Tableau de repères : associer terme, usage et point de vigilance 📊

Terme 🔎 Usage en PLV / signalétique 🏪 Point de vigilance ⚠️
Carton ondulé 📦 PLV de sol, habillage, éléments structurels Choix de cannelure = rigidité vs rendu et volume transport
Carte graphique 🗂️ Habillage, panneaux rigides, stop-rayons Tenue dans le temps et résistance aux manipulations
Contrecollage 🧷 Associer impression offset et support rigide Planéité, risques de gondolage, choix recto ou R°/V°
Défonce 🔳 Fenêtres, lettres évidées, maintien produit Fragilisation locale, tolérances de découpe, montage
Chevalet 📐 Stabilité de comptoir et signalétique légère Angle et dimension = lisibilité et résistance aux chutes
CMJN 🎨 Quadrichromie, cohérence visuelle réseau Fichiers RVB, dérives sur aplats, besoin d’épreuves
Blanc de soutien Impression sur supports colorés, transparents ou métallisés Surcoût et délai, mais rendu couleur préservé
Cache-palette 🧱 Habillage promo bas de palette Chocs, humidité, fixation, protection transport

Quand ces mots circulent sans ambiguïté, la production se fluidifie et les magasins gagnent du temps au déploiement. Prochaine étape logique : relier ce vocabulaire à un pilotage complet, de la demande au terrain, via un brief carré et des validations simples. Insight final : un lexique partagé réduit les retards, les retours et les reprints.

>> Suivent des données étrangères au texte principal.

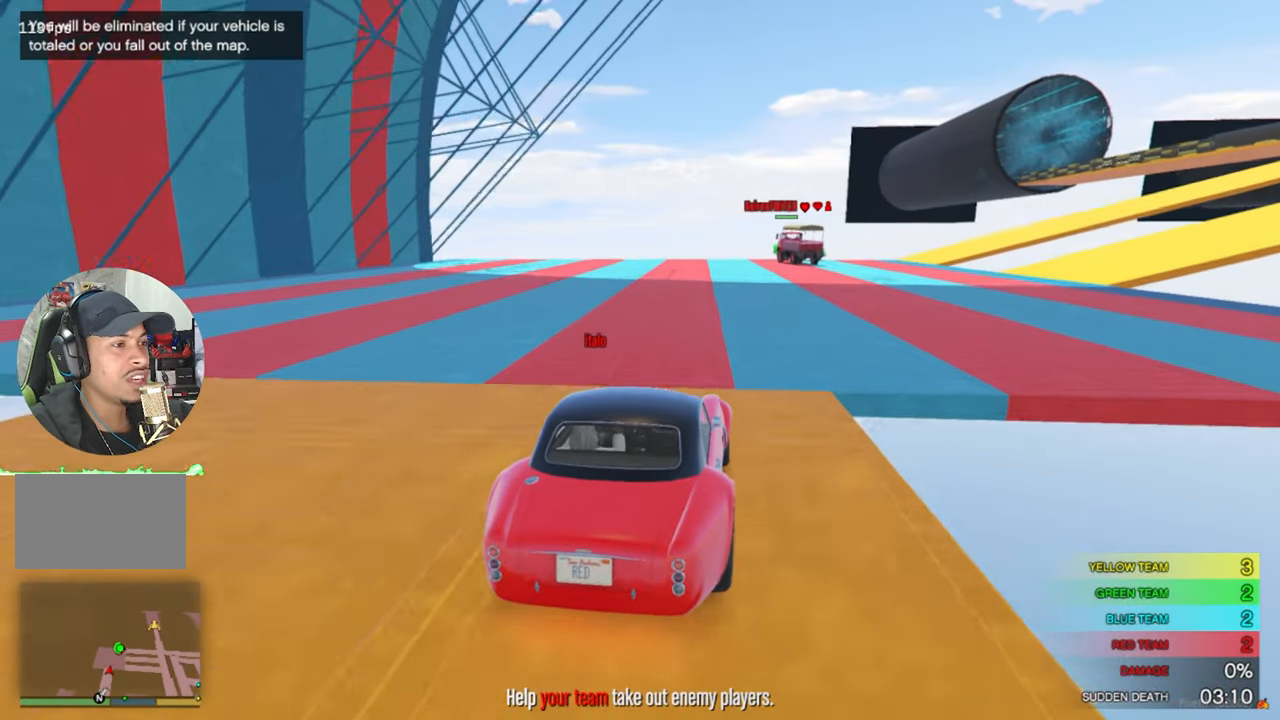
{"keys": ["w"], "mouse": [], "mouse_move": "still", "events": [[67, "d", "down"], [200, "s", "up"], [384, "w", "down"], [434, "d", "up"]]}
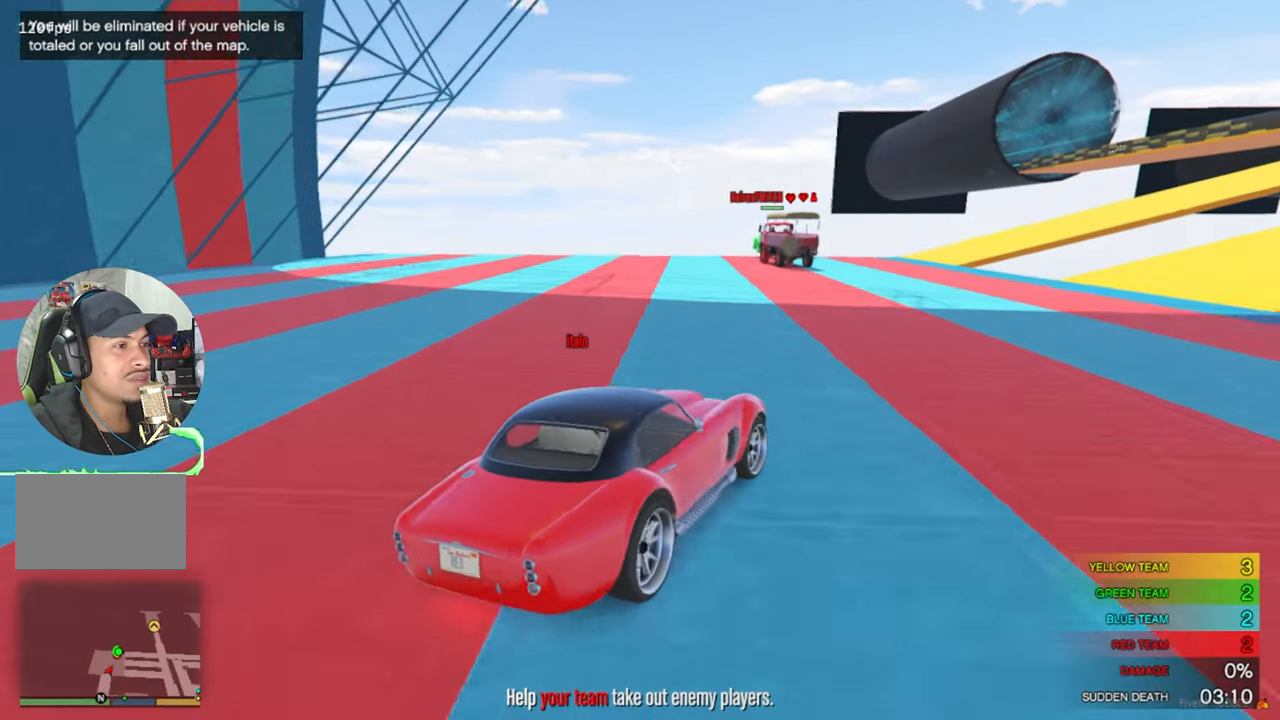
{"keys": ["s"], "mouse": [], "mouse_move": "still", "events": [[84, "a", "down"], [84, "w", "up"], [450, "a", "up"], [450, "s", "down"]]}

Les vraies questions, sans langue de bois

C'est quoi la différence entre PLV et ILV ?

PLV, c'est la pub en magasin : stop-rayons, têtes de gondole, tout ce qui attire l'œil et pousse à acheter. ILV, c'est l'information : les prix, les dates de promo, les panneaux directionnels. L'un vend, l'autre renseigne.

CLV peut vouloir dire deux choses différentes ?

Tout à fait. Dans le retail, CLV = Communication sur le Lieu de Vente (donc un terme plus large que PLV). En CRM, CLV = Customer Lifetime Value (valeur vie client). Si vous utilisez le sigle sans préciser, attendez-vous à des quiproquos.

Faut-il vraiment faire attention au choix du matériau pour une PLV ?

Oui, ça change tout. Un même visuel rendra différemment sur du carton ondulé, du plastique chromé ou de la carte graphique épaisse. Le matériau influe sur le coût, la durée de vie, et même la perception par le client. Un mauvais choix et votre support peut faire ringard au bout d'une semaine.

Comment bien préparer un brief pour un prestataire PLV ?

Définissez clairement l'objectif : est-ce de la PLV (déclencheur d'achat) ou de l'ILV (information) ? Indiquez le nombre de points de vente, les formats souhaités (stop-rayon, présentoir de sol…), et surtout les matériaux. Et pour CLV, précisez si c'est la com' ou la valeur client.